After seeing how good the Ultimate Powerball is, I have ordered this product:

Dynamax Core Trainer- (Only While Supplies Last) - Advanced Fitness Gyros

I'll tell you what I think of it when it comes in.

What I can say so far is the Powerball is well worth the money!


----------



## Slippy (Nov 14, 2013)

Interesting. I may check it out. 

Can you hang out of season clothes on it? That's what most of my exercise equipment gets used for now-a-days. :joyous:


----------



## sideKahr (Oct 15, 2014)

Can you feel a lot of resistance to changes in axis of rotation? Does it seem to be well built? You would be hurtin' if that baby flew apart like an aircraft turbine at 40,000 rpm.


----------



## Denton (Sep 18, 2012)

Amazingly, the silly thing is well built.

Once you get the hang of it (took me a few minutes), you feel the resistance through every motion. 

I'm not one to endorse exercise products, especially ones that can't be used as coat hangers, but this little ball is just what I have been needing.

Turns out that gyros are good for things other than navigation!


----------



## Ripon (Dec 22, 2012)

$300? Ugh....I'll stick to sit ups and push ups and more ammo.


----------



## paraquack (Mar 1, 2013)

I'll keep using my ammo cans like dumbbells. I'm ok on the small cans of 5.56 at 
23 pounds, but the big cans of .45 ACP is still too much for me.


----------



## Denton (Sep 18, 2012)

Ripon said:


> $300? Ugh....I'll stick to sit ups and push ups and more ammo.

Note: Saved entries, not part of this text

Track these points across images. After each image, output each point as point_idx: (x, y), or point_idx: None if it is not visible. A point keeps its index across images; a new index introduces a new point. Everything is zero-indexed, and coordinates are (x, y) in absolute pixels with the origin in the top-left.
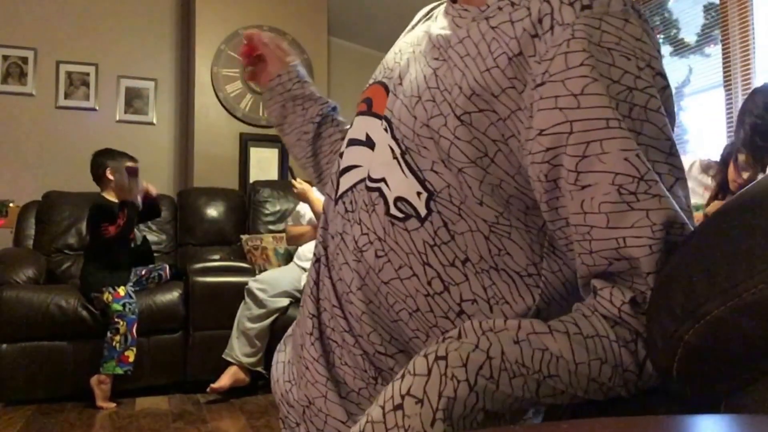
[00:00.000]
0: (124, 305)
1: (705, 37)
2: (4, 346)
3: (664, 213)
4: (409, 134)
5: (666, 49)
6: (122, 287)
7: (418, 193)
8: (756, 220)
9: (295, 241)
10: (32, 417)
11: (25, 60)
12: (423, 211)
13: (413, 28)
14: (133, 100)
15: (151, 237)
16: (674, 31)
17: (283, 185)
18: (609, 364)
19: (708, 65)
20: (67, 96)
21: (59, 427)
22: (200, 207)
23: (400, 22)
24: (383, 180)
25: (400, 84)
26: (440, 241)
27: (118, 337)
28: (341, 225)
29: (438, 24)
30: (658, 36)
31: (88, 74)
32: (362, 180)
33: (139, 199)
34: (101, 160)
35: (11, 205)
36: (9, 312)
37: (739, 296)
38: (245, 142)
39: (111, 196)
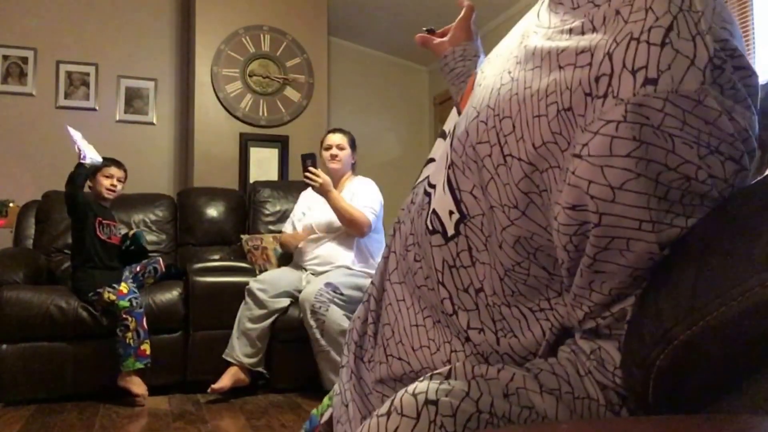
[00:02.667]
0: (130, 301)
1: None
2: (4, 346)
3: None
4: (458, 149)
5: None
6: (123, 284)
7: (450, 213)
8: (718, 244)
9: (287, 247)
10: (32, 417)
11: (25, 60)
12: (450, 231)
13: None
14: (133, 100)
15: (151, 237)
16: None
17: (283, 185)
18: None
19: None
20: (67, 96)
21: (59, 427)
22: (200, 207)
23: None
24: (435, 188)
25: (480, 85)
26: (460, 264)
27: (130, 334)
28: (405, 214)
29: (536, 14)
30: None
31: (88, 74)
32: (428, 177)
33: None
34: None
35: (11, 205)
36: (9, 312)
37: (702, 319)
38: (245, 142)
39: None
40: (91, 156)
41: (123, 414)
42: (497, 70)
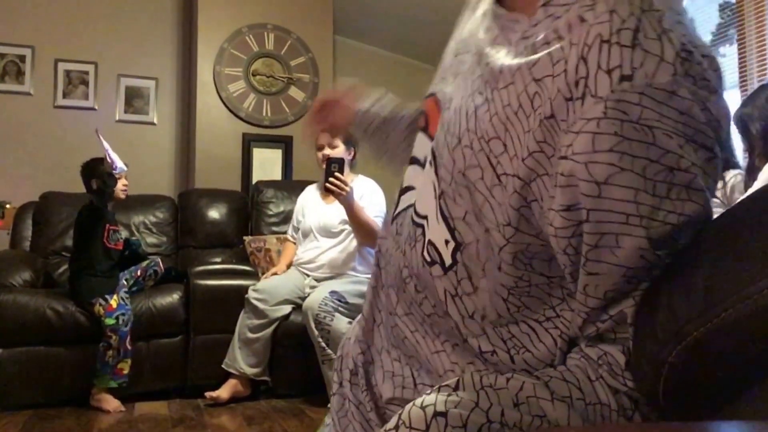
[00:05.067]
0: (117, 318)
1: (720, 37)
2: (0, 350)
3: None
4: (446, 178)
5: None
6: (114, 297)
7: (446, 242)
8: (732, 242)
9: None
10: (29, 422)
11: (22, 58)
12: (448, 260)
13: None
14: (134, 99)
15: (151, 239)
16: None
17: (287, 185)
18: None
19: (723, 65)
20: (65, 95)
21: None
22: (202, 208)
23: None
24: (426, 218)
25: (448, 108)
26: (462, 292)
27: (111, 352)
28: (392, 246)
29: (486, 30)
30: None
31: (87, 73)
32: (411, 206)
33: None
34: (88, 171)
35: (8, 206)
36: (5, 316)
37: (717, 316)
38: (248, 143)
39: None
40: (120, 167)
41: (121, 419)
42: (463, 92)
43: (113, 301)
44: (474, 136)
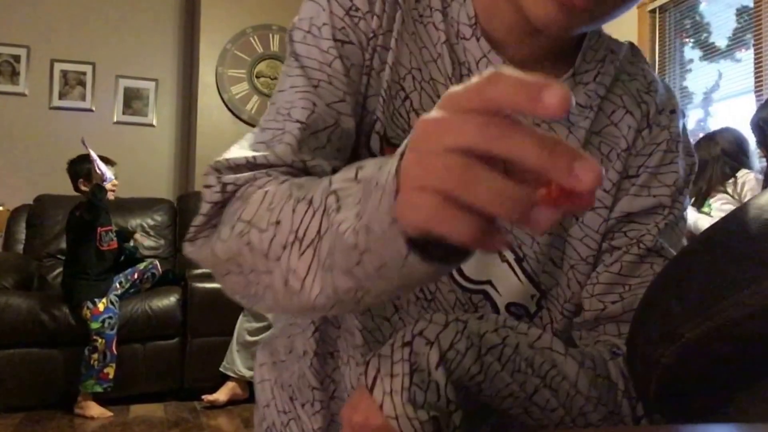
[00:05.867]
0: (103, 322)
1: (736, 41)
2: None
3: None
4: (526, 240)
5: (696, 53)
6: (103, 301)
7: (532, 296)
8: (728, 245)
9: None
10: (21, 425)
11: (17, 58)
12: (533, 309)
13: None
14: (132, 100)
15: (149, 242)
16: (705, 34)
17: None
18: (607, 407)
19: (739, 70)
20: (61, 96)
21: None
22: None
23: None
24: (489, 282)
25: None
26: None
27: (96, 355)
28: (417, 311)
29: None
30: (687, 40)
31: (84, 73)
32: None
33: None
34: (73, 170)
35: (1, 208)
36: None
37: (710, 319)
38: None
39: None
40: (109, 177)
41: (116, 422)
42: None
43: (101, 305)
44: None
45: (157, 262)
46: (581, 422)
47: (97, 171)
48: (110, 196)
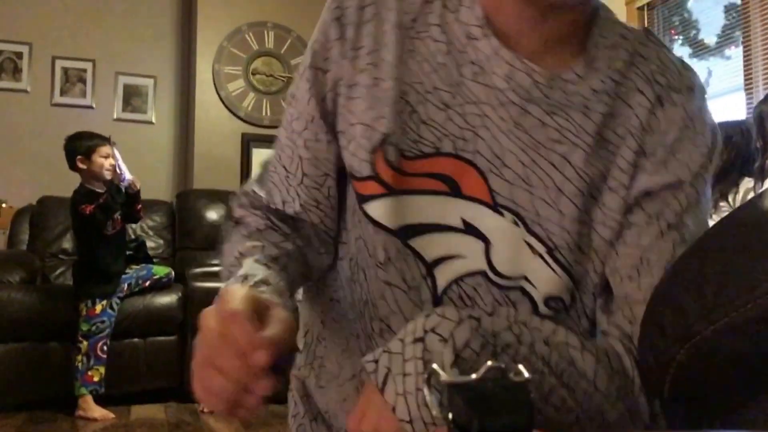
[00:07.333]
0: (93, 325)
1: (725, 39)
2: None
3: None
4: (555, 230)
5: (685, 51)
6: (102, 303)
7: (568, 288)
8: (745, 240)
9: None
10: (23, 425)
11: (19, 55)
12: (568, 301)
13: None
14: (132, 97)
15: (149, 243)
16: (693, 31)
17: None
18: (624, 403)
19: (728, 68)
20: (63, 93)
21: None
22: (200, 209)
23: None
24: (524, 278)
25: (505, 166)
26: (582, 329)
27: (80, 357)
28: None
29: (503, 75)
30: (676, 37)
31: (85, 71)
32: (473, 273)
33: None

To make clear, you are referring to the Core Trainer and not the Powerball, which is more like 40.


----------



## Denton (Sep 18, 2012)

paraquack said:


> I'll keep using my ammo cans like dumbbells. I'm ok on the small cans of 5.56 at
> 23 pounds, but the big cans of .45 ACP is still too much for me.


This is something one has to try before one totally gets. This is going to be a problem for the company. You understand the difference between dumbbells and the ball once you try it. How do you try it through the internet?

They have a marketing problem. I wouldn't have bought it had I not tried it, first.


----------